== Exercise instructions ==
Convert the entries from the line containing "Tóth Gergely" through the last line of the entries, both included, into a JSON list of strings with one string per line and no blank lines. Leave the pictures out of your answer.

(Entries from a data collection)
##########
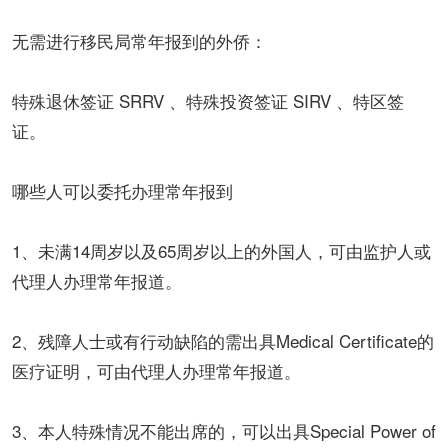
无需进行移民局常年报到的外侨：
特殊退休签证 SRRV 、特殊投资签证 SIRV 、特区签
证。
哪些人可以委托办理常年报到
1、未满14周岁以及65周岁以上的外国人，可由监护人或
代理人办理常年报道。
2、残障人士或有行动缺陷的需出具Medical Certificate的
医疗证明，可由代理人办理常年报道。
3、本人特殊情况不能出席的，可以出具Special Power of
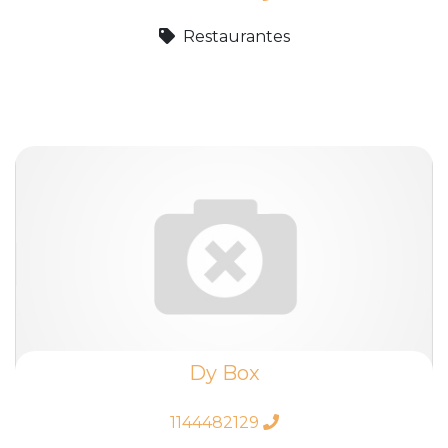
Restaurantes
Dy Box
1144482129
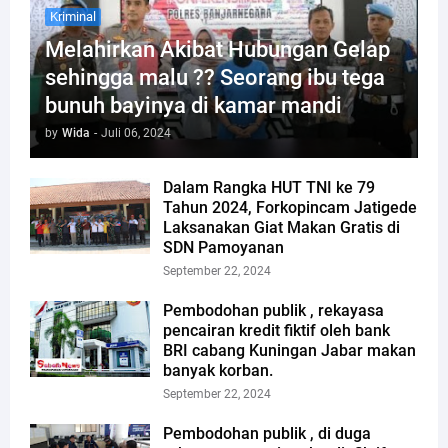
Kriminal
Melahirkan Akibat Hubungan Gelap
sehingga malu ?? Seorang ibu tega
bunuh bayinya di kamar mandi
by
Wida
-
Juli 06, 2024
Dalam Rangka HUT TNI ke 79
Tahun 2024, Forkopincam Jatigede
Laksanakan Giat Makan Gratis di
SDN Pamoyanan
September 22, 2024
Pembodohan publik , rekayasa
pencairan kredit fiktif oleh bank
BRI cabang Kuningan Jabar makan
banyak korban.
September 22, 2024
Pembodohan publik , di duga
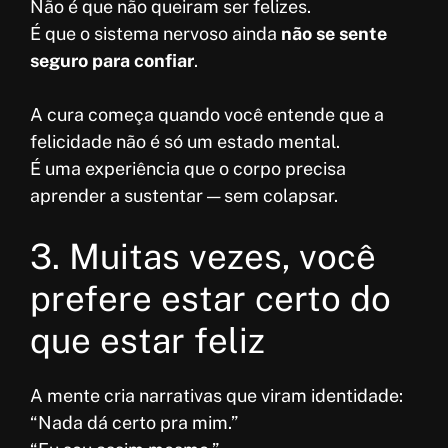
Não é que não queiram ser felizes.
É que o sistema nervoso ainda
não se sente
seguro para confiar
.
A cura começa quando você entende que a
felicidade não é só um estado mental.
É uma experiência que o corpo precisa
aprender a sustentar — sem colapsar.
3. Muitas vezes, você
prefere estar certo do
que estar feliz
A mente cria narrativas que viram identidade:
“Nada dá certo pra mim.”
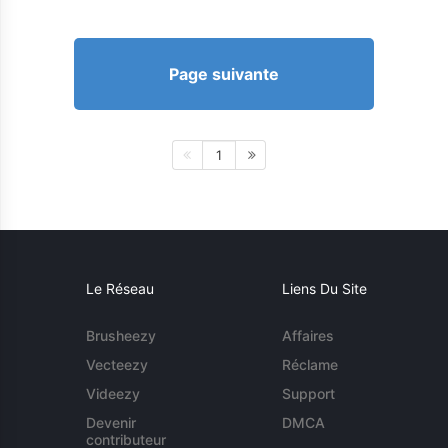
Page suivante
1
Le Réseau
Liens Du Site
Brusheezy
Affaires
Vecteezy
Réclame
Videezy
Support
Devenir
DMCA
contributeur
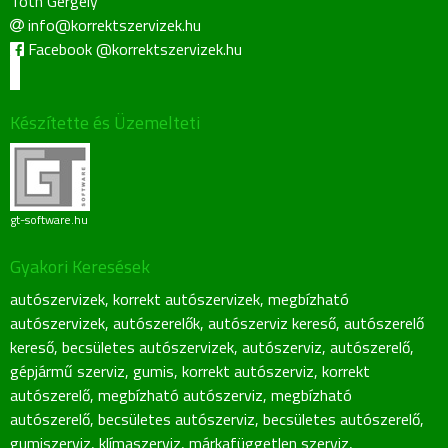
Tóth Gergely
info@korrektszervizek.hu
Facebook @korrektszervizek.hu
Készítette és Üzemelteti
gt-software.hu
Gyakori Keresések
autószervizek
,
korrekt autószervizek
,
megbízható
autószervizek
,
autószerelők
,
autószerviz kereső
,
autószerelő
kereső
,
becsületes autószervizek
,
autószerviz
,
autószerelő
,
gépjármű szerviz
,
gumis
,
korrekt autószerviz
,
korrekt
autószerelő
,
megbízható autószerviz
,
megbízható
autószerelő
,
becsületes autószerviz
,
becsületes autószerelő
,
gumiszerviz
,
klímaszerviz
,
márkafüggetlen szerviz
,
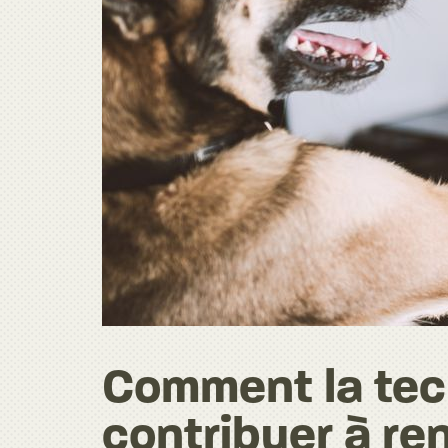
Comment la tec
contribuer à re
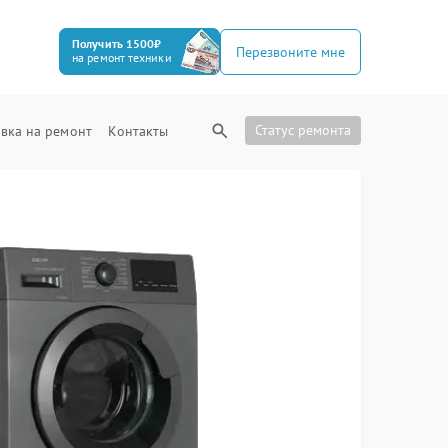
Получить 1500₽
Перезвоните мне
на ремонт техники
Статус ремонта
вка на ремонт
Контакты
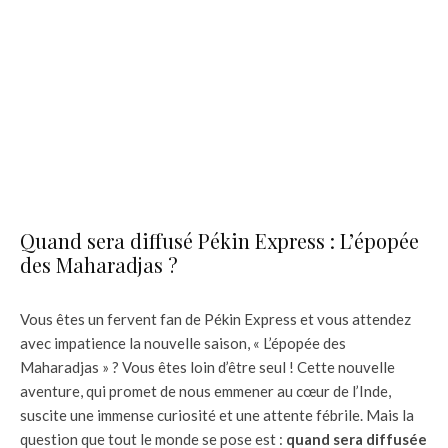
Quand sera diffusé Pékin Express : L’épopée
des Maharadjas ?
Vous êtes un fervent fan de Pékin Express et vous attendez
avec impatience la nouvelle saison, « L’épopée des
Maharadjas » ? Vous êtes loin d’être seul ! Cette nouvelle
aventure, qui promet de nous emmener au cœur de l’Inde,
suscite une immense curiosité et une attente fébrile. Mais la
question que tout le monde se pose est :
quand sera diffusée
##########
== The answer ==
[
  "Tóth Gergely",
  "info@korrektszervizek.hu",
  "Facebook @korrektszervizek.hu",
  "Készítette és Üzemelteti",
  "gt-software.hu",
  "Gyakori Keresések",
  "autószervizek",
  ",",
  "korrekt autószervizek",
  ",",
  "megbízható",
  "autószervizek",
  ",",
  "autószerelők",
  ",",
  "autószerviz kereső",
  ",",
  "autószerelő",
  "kereső",
  ",",
  "becsületes autószervizek",
  ",",
  "autószerviz",
  ",",
  "autószerelő",
  ",",
  "gépjármű szerviz",
  ",",
  "gumis",
  ",",
  "korrekt autószerviz",
  ",",
  "korrekt",
  "autószerelő",
  ",",
  "megbízható autószerviz",
  ",",
  "megbízható",
  "autószerelő",
  ",",
  "becsületes autószerviz",
  ",",
  "becsületes autószerelő",
  ",",
  "gumiszerviz",
  ",",
  "klímaszerviz",
  ",",
  "márkafüggetlen szerviz",
  ",",
  "Comment la tec",
  "contribuer à re",
  "Получить 1500₽",
  "Перезвоните мне",
  "на ремонт техники",
  "Статус ремонта",
  "вка на ремонт",
  "Контакты",
  "Quand sera diffusé Pékin Express : L’épopée",
  "des Maharadjas ?",
  "Vous êtes un fervent fan de Pékin Express et vous attendez",
  "avec impatience la nouvelle saison, « L’épopée des",
  "Maharadjas » ? Vous êtes loin d’être seul ! Cette nouvelle",
  "aventure, qui promet de nous emmener au cœur de l’Inde,",
  "suscite une immense curiosité et une attente fébrile. Mais la",
  "question que tout le monde se pose est :",
  "quand sera diffusée"
]